Now, to frame this whole question of context-sensitive tokens, I think it is far better to motivate the conversation with a concrete example than to start with some abstract general theory. I think the best case study would be Java generics, since pretty much all JavaCC users are seasoned Java programmers. (This should change in a medium-term time frame, but is certainly the case for the time being.)

So here is the case we shall analyze:

The Angle Brackets in Java Generics

Basic problem: the strings ">>" and ">>>" need to be treated entirely differently depending on the context in which they appear.

Example: consider the following generic type:

Map<String, List<String>>

In the above, the angle brackets, "<" and ">" are being used to open and close a list of type parameters and since they can nest, the two closing characters ">>" are actually two separate tokens.

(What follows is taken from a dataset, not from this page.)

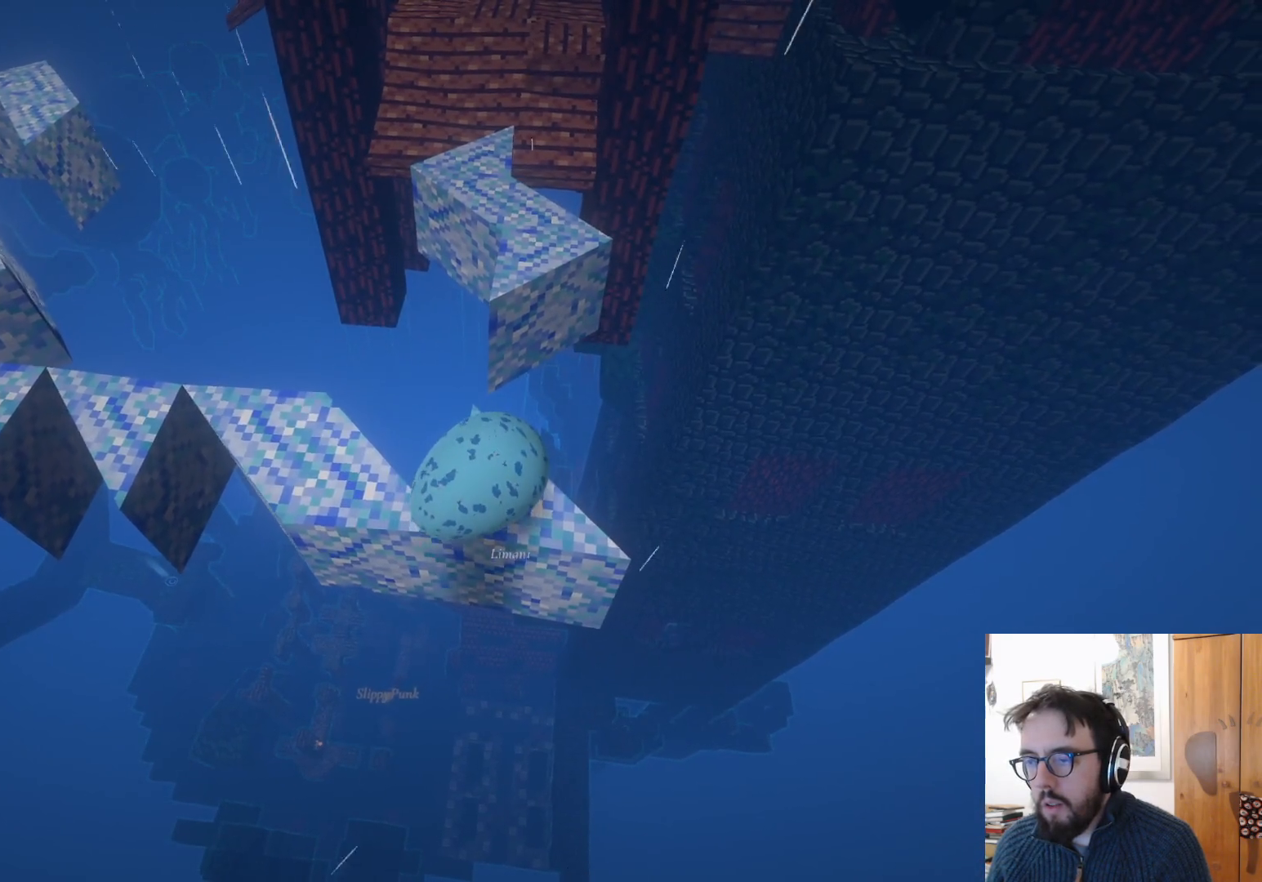
{"buttons": [], "left_stick": "down", "right_stick": "center", "events": [[83, "left_stick", "center"], [300, "left_stick", "down"]]}
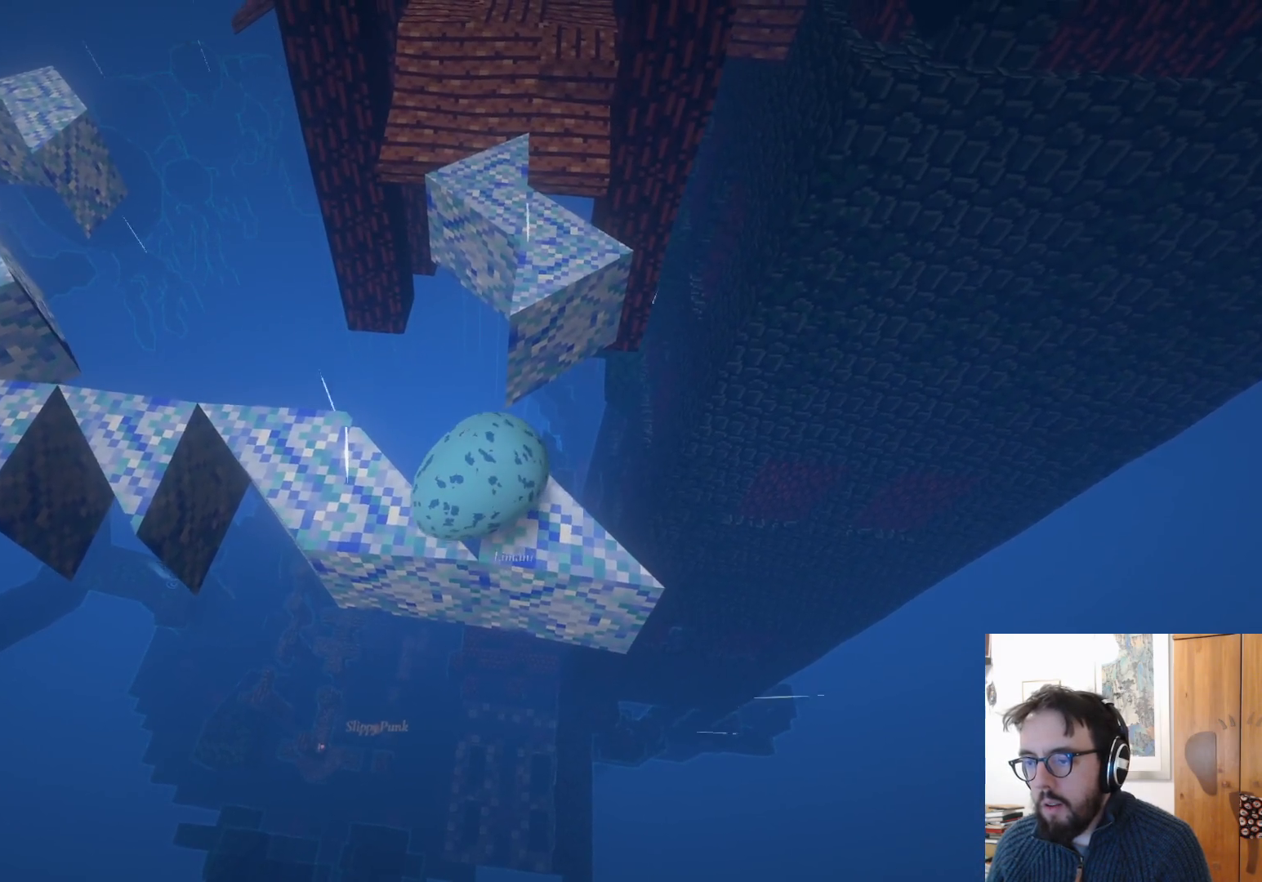
{"buttons": [], "left_stick": "down-right", "right_stick": "center", "events": [[133, "left_stick", "center"], [300, "left_stick", "down-right"]]}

By contrast, in the following statement:

int j = i >> 3;

the ">>" is actually a single token, the right signed shift operator. (The right unsigned shift operator, ">>>" is also problematic, of course.) Clearly, any Java parser must distinguish between the above two uses of ">>". This problem was one of the first things I had to resolve when I picked up my FreeCC work at the end of 2019. After over a decade of neglect, FreeCC did not support (fully) any remotely recent version of the Java language and my first priority was to remedy that state of affairs. So this problem of the ambiguity between the closing angle brackets and the right shift operators was one of the first things I had to solve. I did so, but my solution was not very satisfying to me, and I made a mental note to revisit the problem. What I implemented was (to my taste) a horrific kludge. It did have the merit that... well, it does work...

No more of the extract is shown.